Quando eu assisti o comercial “Respeito na Medida”, do Açúcar Guarani, fiquei impressionado com o experimento social feito por eles e recomendo que você também assista clicando nesse link ou na imagem no fim do texto. Num primeiro momento, é perguntado para quatro adultos o nome de doces tradicionais que conhecemos e eles identificam tendo boas lembranças dos seus tempos de criança e de hoje fazerem para seus filhos e netos. Eles se deliciam comendo Maria Mole, Espera Marido, Nega Maluca e Teta de Nega. Depois entram no recinto as crianças e é perguntado a elas “que doce é esse”? Elas identificam o doce pelo conteúdo e então são convidadas a inventarem um nome para o doce que comeram. A Maria Mole recebeu o nome de “Quadrado de Coco”, a Nega Macula foi batizada de “Delícia de Chocolate”, o Espera Marido ganhou o nome de “Gravatinha de Coco” e a Teta de Nega se transformou em “Nuvenzinhas de Chocolate”. O mais legal foi ver a reação das crianças quando souberam os nomes que atribuímos para estes doces. Uma menininha se surpreende e pergunta: “Que nome é este, Espera Marido? A gente tem que esperar o marido para comer este doce?”. As crianças não gostam dos nomes tradicionais e não entendem por que demos esses nomes e que achamos tão normais. Finalmente, os adultos concordam que os nomes atribuídos pelas crianças fazem muito mais sentido.
O que faz estas crianças perceberem estes “preconceitos adocicados”? E por que até hoje utilizamos estes nomes racistas e machistas? Penso que esta nova geração vem despida dos preconceitos que a minha geração herdou dos nossos pais. Lembrei que os meus antepassados costumavam “pegar para criar” crianças pobres, geralmente negras, que na prática, eram empregados que trabalhavam full time em troca de cama e comida. Hoje seriam considerados escravos, mas na época se dizia quer eram membros da família ou eram afilhados dos patrões. Não estou falando do período da escravidão no Brasil, mas sim de como nos comportávamos 50 anos atrás, ou talvez bem menos do que isto. Eu cresci achando tudo isto normal. Ninguém se considerava racista, desde que os negros soubessem o lugar deles. Ninguém questionava o machismo existente, porque na cultura da época as mulheres da classe média ficavam em casa cuidando da casa, dos filhos e esperando o marido chegar. Talvez venha daí o nome do doce “Espera Marido”. Lembro que algumas mulheres usavam o CPF do marido, afinal, para que elas precisavam de CPF próprio?

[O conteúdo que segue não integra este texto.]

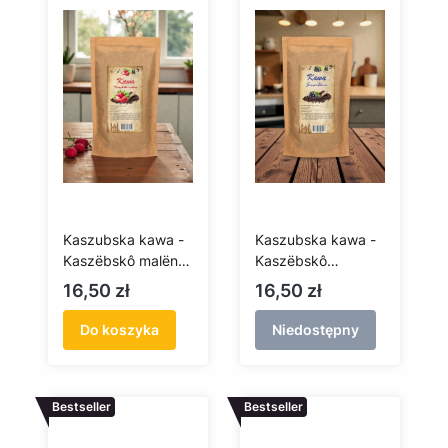
Kaszubska kawa -
Kaszubska kawa -
Kaszëbskô malëna
Kaszëbskô
100g (mielona)
smarlëna 100 g
Cena
Cena
16,50 zł
16,50 zł
(mielona)
Do koszyka
Niedostępny
Bestseller
Bestseller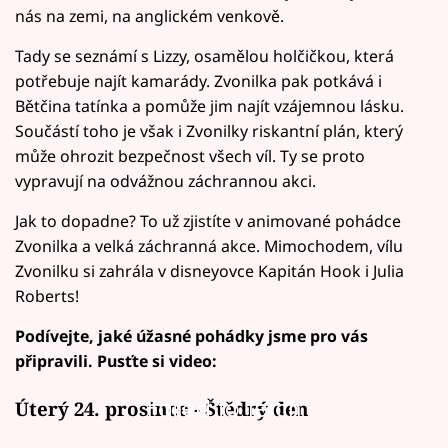
nás na zemi, na anglickém venkově.
Tady se seznámí s Lizzy, osamělou holčičkou, která
potřebuje najít kamarády. Zvonilka pak potkává i
Bětčina tatínka a pomůže jim najít vzájemnou lásku.
Součástí toho je však i Zvonilky riskantní plán, který
může ohrozit bezpečnost všech víl. Ty se proto
vypravují na odvážnou záchrannou akci.
Jak to dopadne? To už zjistíte v animované pohádce
Zvonilka a velká záchranná akce. Mimochodem, vílu
Zvonilku si zahrála v disneyovce Kapitán Hook i Julia
Roberts!
Podívejte, jaké úžasné pohádky jsme pro vás
připravili. Pusťte si video:
Failed to fetch
Úterý 24. prosince - Štědrý den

Quem está na faixa dos 50, 60 ou 70 anos viveu ou conheceu as situações que mencionei. Algumas pessoas da minha geração superaram os preconceitos ou estão em fase de desconstrução. Outras não, ainda hoje transmitem aos filhos antigos preconceitos e ideias retrógradas, chamam isto de “preservar os valores familiares”.
Quando vivi na Alemanha entendi como foi que o país se livrou do nazismo. Ao final da guerra, a Alemanha derrotada continuava nazista. Foi a escola que mostrou à nova geração os horrores do nazismo, que levou as crianças para visitar campos de concentração e verem o que os seus antepassados fizeram com outros seres humanos. Contrariando a opinião de muitos pais, a escola ensinou que não existia supremacia da “raça ariana”. Óbvio que ainda existem extremistas nazistas, mas a grande parte da população alemã se envergonha desta parte da sua história.
Acho que faltou uma escola que ensinasse para a minha geração o que é o racismo, machismo e outros preconceitos. Na escola aprendi que em 1888 a Princesa Isabel libertou os escravos. Nunca visitamos uma comunidade quilombola ou assistimos filmes que mostrassem o Brasil como maior escravocrata do mundo e o último país a abolir a escravidão. Lembro apenas da “Escrava Isaura”, “A cabana do Pai Tomás e outras novelas da Globo que romantizavam a relação dos escravocratas com os escravos.
A escola, em qualquer lugar do mundo, tem o papel de formar cidadãos e a educação é um processo de conscientização e de superação de preconceitos. Se queremos que no futuro o Brasil seja um país desenvolvido econômica e culturalmente, precisamos combater qualquer sinal de preconceito, até mesmo no nome dos doces. Parabéns ao Açúcar Guarani pelo comercial que veiculou, parabéns aos adultos que admitem seus preconceitos e tentam se libertar deles e parabéns aos professores que, apesar das pressões, estão formando cidadãos melhores para mundo.